## start GIVEN INFORMATION
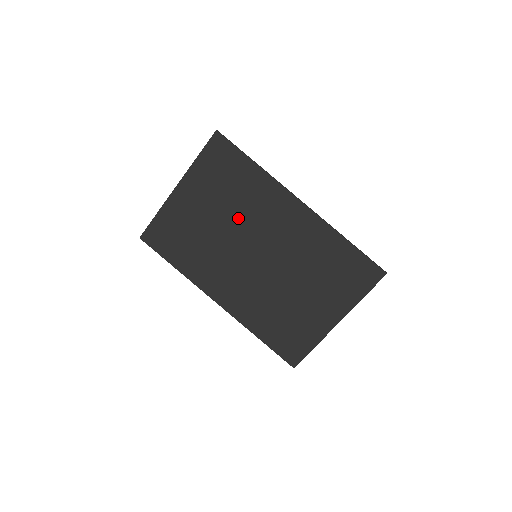
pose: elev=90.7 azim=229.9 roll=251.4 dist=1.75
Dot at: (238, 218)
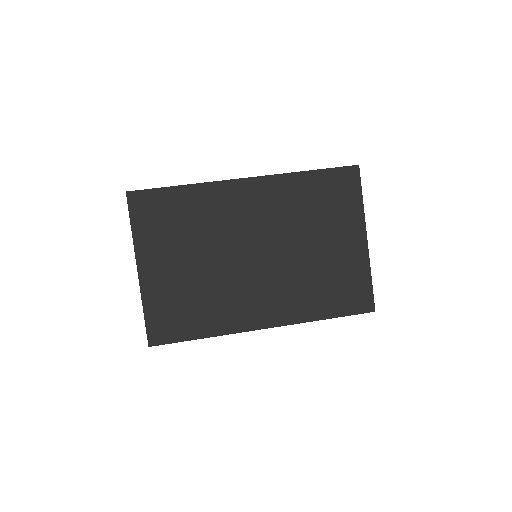
Dot at: (212, 242)
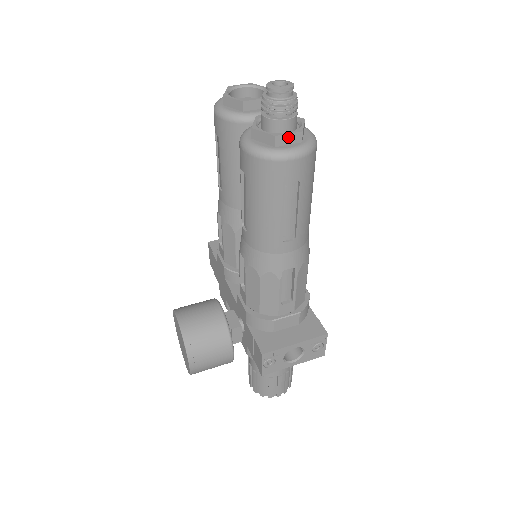
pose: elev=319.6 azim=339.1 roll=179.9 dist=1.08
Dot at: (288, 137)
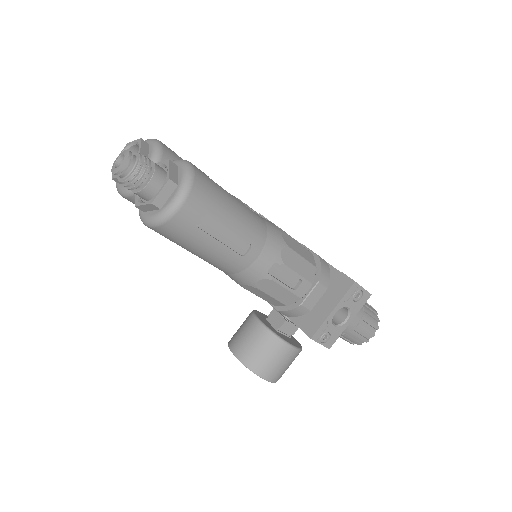
Dot at: (162, 194)
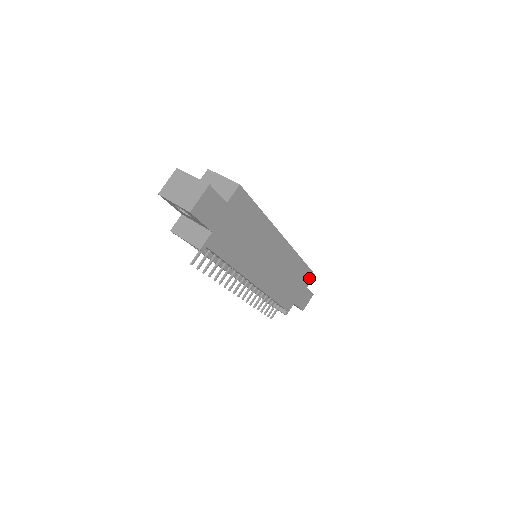
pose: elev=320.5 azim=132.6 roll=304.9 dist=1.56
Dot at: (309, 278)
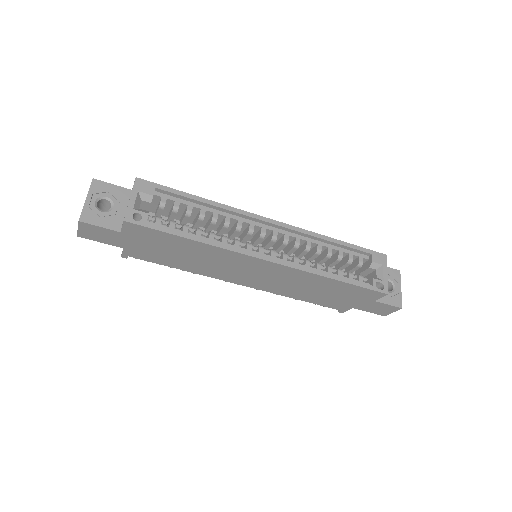
Dot at: (373, 294)
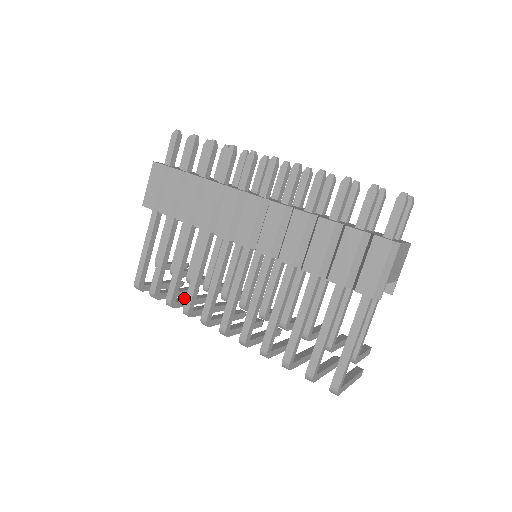
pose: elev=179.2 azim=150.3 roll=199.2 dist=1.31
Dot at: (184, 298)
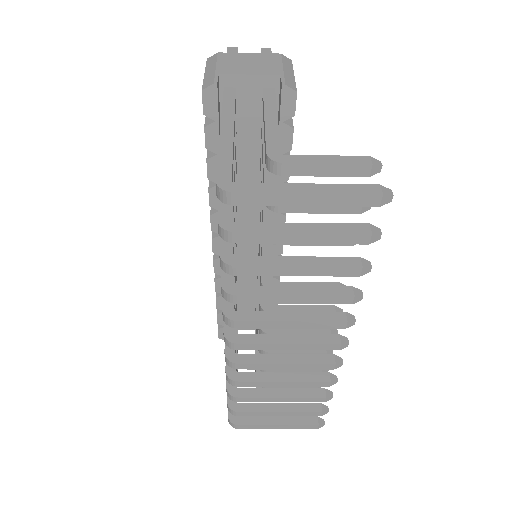
Dot at: (262, 391)
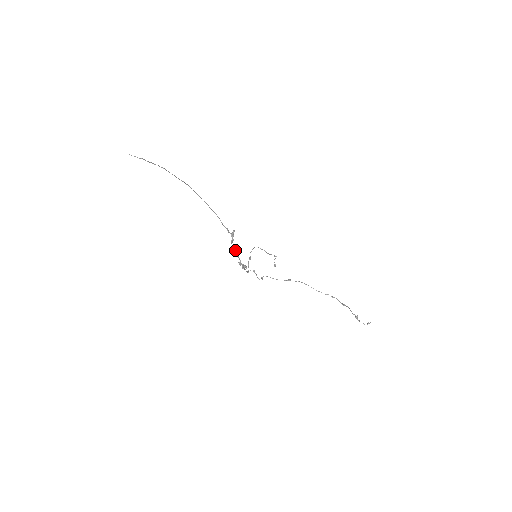
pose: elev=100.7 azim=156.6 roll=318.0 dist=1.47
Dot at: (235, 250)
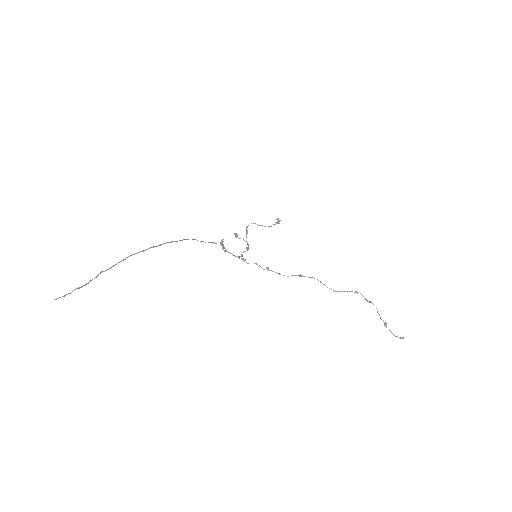
Dot at: (229, 252)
## end GIVEN INFORMATION
▶ [INSTRUCTIONS TO FOLLOW]: Could you copy out every one of the lines above character for character, leaving the pictures out?

▶ [RESULT OF THE TASK]:
pose: elev=90.7 azim=229.9 roll=251.4 dist=1.75
Dot at: (238, 218)
Dot at: (212, 242)
pose: elev=319.6 azim=339.1 roll=179.9 dist=1.08
Dot at: (288, 137)
Dot at: (162, 194)
pose: elev=320.5 azim=132.6 roll=304.9 dist=1.56
Dot at: (309, 278)
Dot at: (373, 294)
pose: elev=179.2 azim=150.3 roll=199.2 dist=1.31
Dot at: (184, 298)
Dot at: (262, 391)
pose: elev=100.7 azim=156.6 roll=318.0 dist=1.47
Dot at: (235, 250)
Dot at: (229, 252)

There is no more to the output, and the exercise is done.